Start of Extracted text

It’s been 35 days.  I’m officially a master at Zoom meetings and Google Hangouts.  No longer do I reserve carry-out for special nights.  Movie night, a once sacred family occasion, is now commonplace after dinner each night.  Strange, yet, beautiful things have occurred during the outbreak of COVID-19.  My 7-year old daughter decided to dye her hair delicate blonde hair a fuchsia color for her birthday present to herself.  The iridescent color, refusing to fade, is my daily reminder that 7-years young is really a toe into the 17-year old pool of the future.  My significant other is now obsessed with the squirrels that continue to raid the bird feeders.  Many failed missions to prevent the squirrels from feasting are photographed in our minds.  And, my son, Buddy, still rises at 6:00 AM each day, eats his bowl of oatmeal with brown sugar, and sits in his same spot at our kitchen table for online learning.

During this shut-down, we have built bird feeders, spray painted the pots outside, racked leaves, created bath bombs with baking soda and citric acid, and made teeny-tiny books for the hands of Sissy’s dolls.  There have been meltdowns, too.  Not just a scream and a cry.  No, these meltdowns consist of screeching and yelling and slamming doors.  These meltdowns occur the minute I try to teach my daughter how to read and write in my own way or show my son how to navigate through his Google classroom.

End of Extracted text
Start of Information shown

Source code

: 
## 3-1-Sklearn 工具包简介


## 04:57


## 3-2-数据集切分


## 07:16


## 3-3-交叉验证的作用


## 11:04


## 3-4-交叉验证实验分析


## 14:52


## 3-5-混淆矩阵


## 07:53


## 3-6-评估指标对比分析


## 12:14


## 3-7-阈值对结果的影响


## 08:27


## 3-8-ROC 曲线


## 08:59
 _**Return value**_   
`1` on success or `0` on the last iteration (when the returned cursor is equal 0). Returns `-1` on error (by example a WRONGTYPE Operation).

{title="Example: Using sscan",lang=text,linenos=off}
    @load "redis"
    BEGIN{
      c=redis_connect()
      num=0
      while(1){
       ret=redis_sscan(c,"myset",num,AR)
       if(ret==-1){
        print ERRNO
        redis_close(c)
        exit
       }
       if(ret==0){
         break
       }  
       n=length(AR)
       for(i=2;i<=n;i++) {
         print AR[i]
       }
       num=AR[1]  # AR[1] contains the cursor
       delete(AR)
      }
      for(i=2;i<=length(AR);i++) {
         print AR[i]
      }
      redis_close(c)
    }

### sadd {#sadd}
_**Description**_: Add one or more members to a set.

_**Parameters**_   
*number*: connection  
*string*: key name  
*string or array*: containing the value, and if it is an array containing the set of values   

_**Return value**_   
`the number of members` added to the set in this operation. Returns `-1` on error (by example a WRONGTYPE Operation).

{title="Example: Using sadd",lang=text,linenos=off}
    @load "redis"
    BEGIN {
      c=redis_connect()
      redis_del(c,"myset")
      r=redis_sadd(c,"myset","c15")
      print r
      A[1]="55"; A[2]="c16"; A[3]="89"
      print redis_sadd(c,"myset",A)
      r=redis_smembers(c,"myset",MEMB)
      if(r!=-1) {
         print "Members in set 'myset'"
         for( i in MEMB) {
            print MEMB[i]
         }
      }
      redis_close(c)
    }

End of Information shown

Complete the following:
A. Answer these questions from the account of family life during the COVID-19 shutdown.
(i) How many days does the writer say it has been?
(ii) What color did the writer's daughter dye her hair?
(iii) Which two ingredients were used to make the bath bombs?
B. Write the passage that follows the last sentence of the account of family life during the COVID-19 shutdown.

Results of the exercise:
A.
(i) 35 days.
(ii) Fuchsia.
(iii) Baking soda and citric acid.

B.
And, I also want to have a meltdown.  I also want to throw myself on the floor and scream, “Enough, I’ve had enough!”  I want to cry because tomorrow looks the same as today and the week before.  I want to run, run so fast that my legs can’t keep up with my mind anymore, and I can only feel the rhythm of my shoes on the pavement.  I also want to have a catastrophic meltdown.

Maybe it would have been better for my family if I did have an epic, off-the-charts meltdown.  It would be over. Done. Finished.  Instead, I chose to show my frustration in the small moments each day.

A heavy sigh to signal my angst over the kitchen table is covered with glitter and glue from the day’s learning.

A frenzied yell to my children, “I need 5 minutes, please.  Five minutes without any talking!”

A tense eyebrow looking at my jam-packed calendar that once existed in my real-world day, now compacted into Zoom meetings in the very discomfort of my home. 

My exhausted brain at the end of an 11-hour day (at home, mind you) and trying to consider what to conjure up in the kitchen for the third official meal of the day (not including the 23 other unofficial snack fests that occurred).  

I chose to truck through each day, committing myself to a hectic schedule to meet the needs of everyone in my household.  I created a master calendar, hosting and cataloging all of the occupational therapy, speech-language therapy, reading interventions, child psychologist and morning-meetings-with-teachers meetings.   And then I worked my schedule into my children’s very tight, non-negotiable day.  I weaved my own morning meetings during the breaks between reading and the daily math problem.  I muted meetings and listened while I watched markers bang against the table in pure frustration from Buddy.  I interviewed candidates for teaching positions on Zoom while Buddy and Sissy built forts out of blankets and pillows just to the left of my computer screen.  I hugged my son and let him cry, cry, and cry when he didn’t understand why his math looked and felt so different, why his daily schedule disappeared into the dust, and how to be in this new world of ours.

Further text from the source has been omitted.